The economic team would study the impact of federalism on the economy, said Pernia, who heads the state planning agency National Economic and Development Authority.
But for the head of the Duterte administration’s economic team, tax administration and revenue sharing under a federal form of government are expected to be “very challenging.”
“Let’s just say it will be challenging, very challenging because the tendency [will be for] different federal states to retain as much revenue as they can and give the national government as much expenses,” Finance Secretary Carlos G. Dominguez III said in response to a question during the 2018 inaugural meeting of the Management Association of the Philippines (MAP) last Tuesday regarding the administration’s plan to shift to a federal form of government.
“There’s potential for it to become a nightmare. We are watching it very closely, particularly the revenue-sharing schemes that are going to be put forward for the [proposed] federal government,” Dominguez added.
In the meantime, Finance Undersecretary Grace Karen Singson said in a statement that the passage into law of the Tax Reform for Acceleration and Inclusion (TRAIN) Act would help make the “Build, Build, Build” initiative “financially feasible.”
Under “Build, Build, Build,” the government plans to roll out 75 “game-changing” projects, with about half targeted to be finished within President Duterte’s term, alongside spending up to P9 trillion on hard and modern infrastructure until 2022 to usher in “the golden age of infrastructure.”
According to Singson, “the government can afford this massive infrastructure spending, given the ample fiscal space that the economy has right now as a result of the sound fiscal management of the past administrations.”
Singson said the TRAIN, in particular, “will ensure a steady revenue flow for the government totaling P786 billion over the medium term.”
“The TRAIN will partly fund the infrastructure program as 70 percent of the incremental revenues from this tax reform law will be earmarked for infrastructure,” Singson pointed out.
The Finance official added that “Build, Build, Build” would be supported by “prudent fiscal management” amid declining debt service payments.
“The “Build, Build, Build” strategy will be funded in a fiscally responsible and sustainable manner, with the government committed to keeping the budget deficit at 3 percent of gross domestic product so that [the] national government’s debt-to-GDP ratio target of 37.7 percent could be attained by the end of the Duterte administration,” according to Singson.
Also, “aid and investment pledges from China and Japan—the result of the President’s foreign policy rebalancing toward Asia—has this far yielded $7.3 billion in soft loans and grants from Beijing and another $1.2 billion from Tokyo, which would be spent on infrastructure, the rebuilding efforts in Marawi City and on reinforcing the country’s maritime capabilities,” the Finance official noted.
“Though ambitious, every penny is worth spending for.
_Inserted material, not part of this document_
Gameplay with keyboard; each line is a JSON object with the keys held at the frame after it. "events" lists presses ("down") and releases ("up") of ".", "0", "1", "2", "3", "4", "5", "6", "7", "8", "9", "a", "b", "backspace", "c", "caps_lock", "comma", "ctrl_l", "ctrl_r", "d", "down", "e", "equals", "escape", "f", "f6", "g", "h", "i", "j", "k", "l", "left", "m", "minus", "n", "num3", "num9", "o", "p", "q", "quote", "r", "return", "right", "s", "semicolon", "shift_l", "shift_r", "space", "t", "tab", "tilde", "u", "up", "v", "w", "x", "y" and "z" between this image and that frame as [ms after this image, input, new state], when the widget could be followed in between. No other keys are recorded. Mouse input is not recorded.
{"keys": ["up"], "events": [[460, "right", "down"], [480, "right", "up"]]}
The ‘Build, Build, Build’ program will create 1.7 million jobs by 2022 as well as secure our country’s fast-paced growth in the medium term,” Singson said.
“With economic studies showing that every peso invested in infrastructure yields two pesos and four centavos in economic activity, we can expect this stimulus to cause a surge in our growth,” Singson added.
Last Tuesday, Pernia said the “Build, Build, Build” is expected to boost overall construction growth this year as the government targets a higher GDP growth range of 7-8 percent.
“The Build, Build, Build program will continue its momentum in providing more opportunities to our country such as investments, job creation, connectivity, and dependable delivery of public services,” according to Pernia.
Last week, Neda Undersecretary Rolando G. Tungalan said the government would break ground for 34 or almost half of the 75 flagship infrastructure projects under the build program this year.